Sedangkan Jingga masih diam di tempatnya, menatap Rakha dan Afnan bergantian. Tatapan sendu dan penuh rasa bersalah itu jatuh pada Afnan yang sekarang justru menganggukkan kepala—seolah mengizinkan Jingga untuk melakukan tugasnya.

“Rakha ... makan sama Ayah dulu, ya? Bunda ada kerjaan.”

Anak itu mengangguk. Ia mengerti dan akan selalu mengerti tentang pekerjaan Bundanya yang harus tepat waktu untuk memberikan pertolongan. Hal itu membuat Jingga langsung berlari menyusul Naren ke luar untuk melihat keadaan pasiennya.

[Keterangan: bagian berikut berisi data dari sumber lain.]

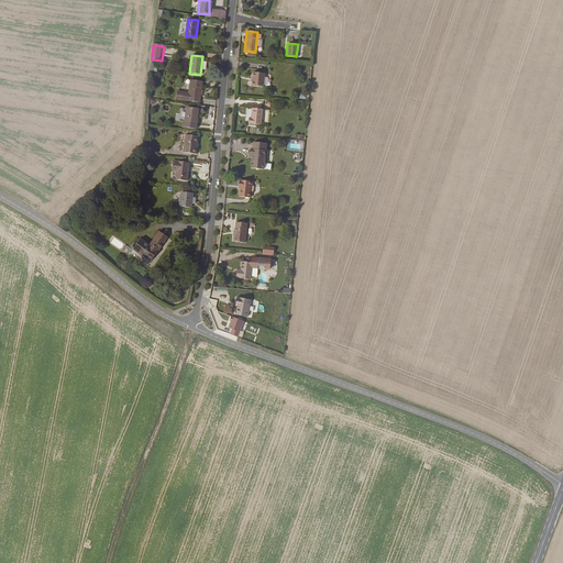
[(252,70),(251,84),(262,86),(263,72),(252,70)]
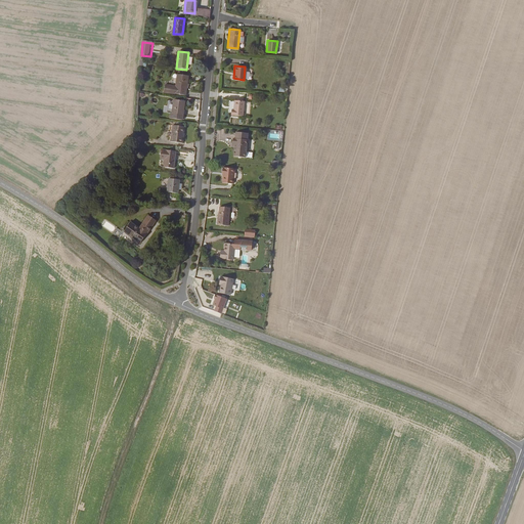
[(176,77),(174,92),(185,94),(187,78),(176,77)]
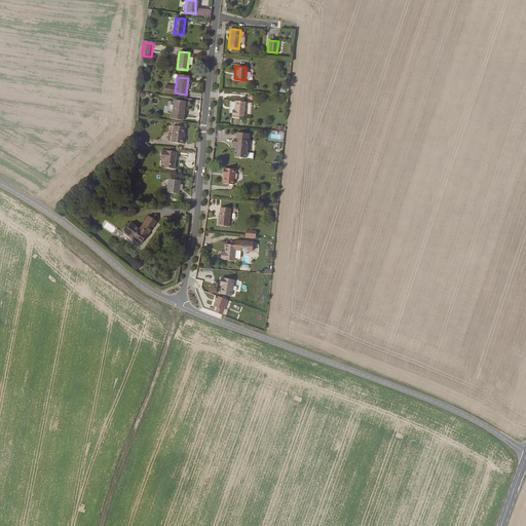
[(232,109),(231,114),(243,115),(246,101),(235,100),(234,109),(232,109)]
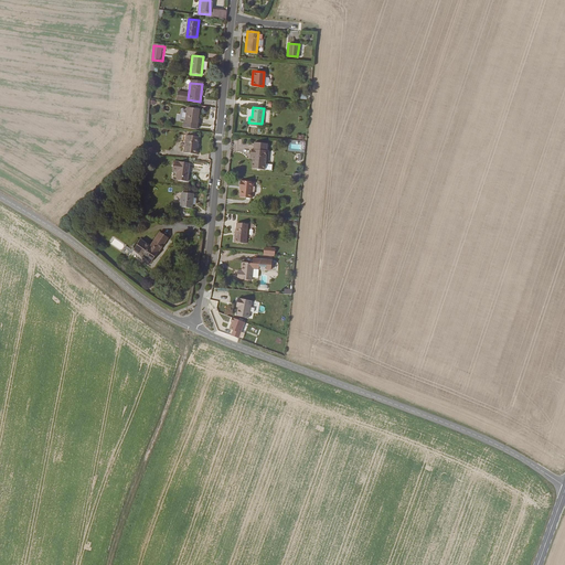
[(185,108),(184,124),(183,124),(183,129),(196,131),(198,118),(198,117),(199,110),(185,108)]
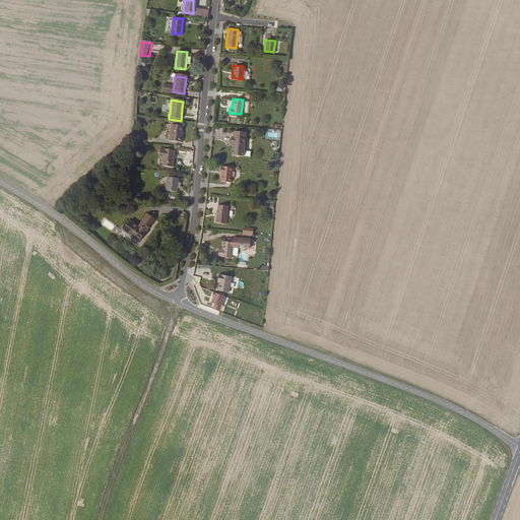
[(169,125),(167,141),(179,143),(179,138),(178,137),(179,127),(169,125)]
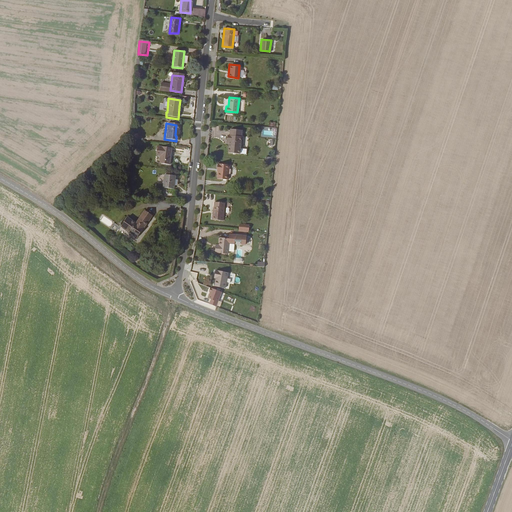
[(261,137),(276,137),(276,127),(261,126),(261,137)]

“Bukan korban kecelakaan, Dok. Tapi korban kena todong di jalan Sudirman, ada bekas tembakan di bagian kiri tangannya.” Jelas perawat yang memberitau segala informasi kepada Jingga agar Dokter itu bisa melakukan penindakan secepatnya.

Jingga mengangguk mengerti setelah memerintah sang supir untuk membuka pintu ambulan. Jantungnya berdetak cepat kala melihat wajah seseorang yang matanya tertutup di dalam sana. Tubuhnya bersimbah darah—terutama bagian perut.

“Mas Biru ....”

Perempuan itu dengan cepat meminta beberapa orang untuk menyipkan satu UGD untuknya, ia memasangkan kantung oksigen manual. Beberapa orang—termasuk Afnan yang entah sejak kapan sudsh berada di pintu utama rumah sakit menyaksikan sorot kekhawatiran dalam mata Jingga.

“Mas Biru, bisa dengar Jingga?” Perempuan itu menepuk pelan pipi kanan milik Biru saat mata sayup itu diusahakan terbua oleh pemiliknya. Kedua tangan Jingga tidak lepas untuk menekan kantung oksigen manual seiring dengan emergency stretcher yang didorong semakin cepat dengan beberapa perawat—dibantu Afnan juga Rakha.

“Naren, saya butuh defibrillator.

Dengan cepat Naren menyiapkan semuanya, lalu diserahkan kepada Jingga yang sedari tadi tidak mau melepaskan tatapannya dari wajah Biru yang kian lama kian memucat karena hampir saja kehabisan darah.

“Tegangan 200, siap?”

“Siap!”

Satu, dua, tiga.

Netranya jatuh pada layar monitor yang menunjukkan garis yang hampir saja lurus dengan sempurna. “Coba lagi, tegangan 400, siap?”

“Siap!”

Satu,

dua,

tiga.

“Jantungnya berhenti berdetak, Dok!”

“Gagal jantung!”

“Napasnya nggak beraturan!”

Suara dari beberapa perawat memenuhi indera pendengaran perempuan itu.

Jingga melepas defibrillator dari tangannya, lalu secara manual menekan dada bagian kanan milik Biru dengan kedua tangan. “Satu, dua, tiga.”

“Satu, dua, tiga.”

“Satu, dua, tiga.”

Jingga, ingat Ibu. Menjadi Dokter itu hanya membantu menyelamatkan, bukan memberi nyawa pasien untuk kembali.” Air matanya jatuh tepat saat Jingga mengingat kalimat-kalimat yang diutarakan oleh Ibu ketika Jingga untuk pertama kalinya gagal dalam menyelamatkan nyawa pasiennya.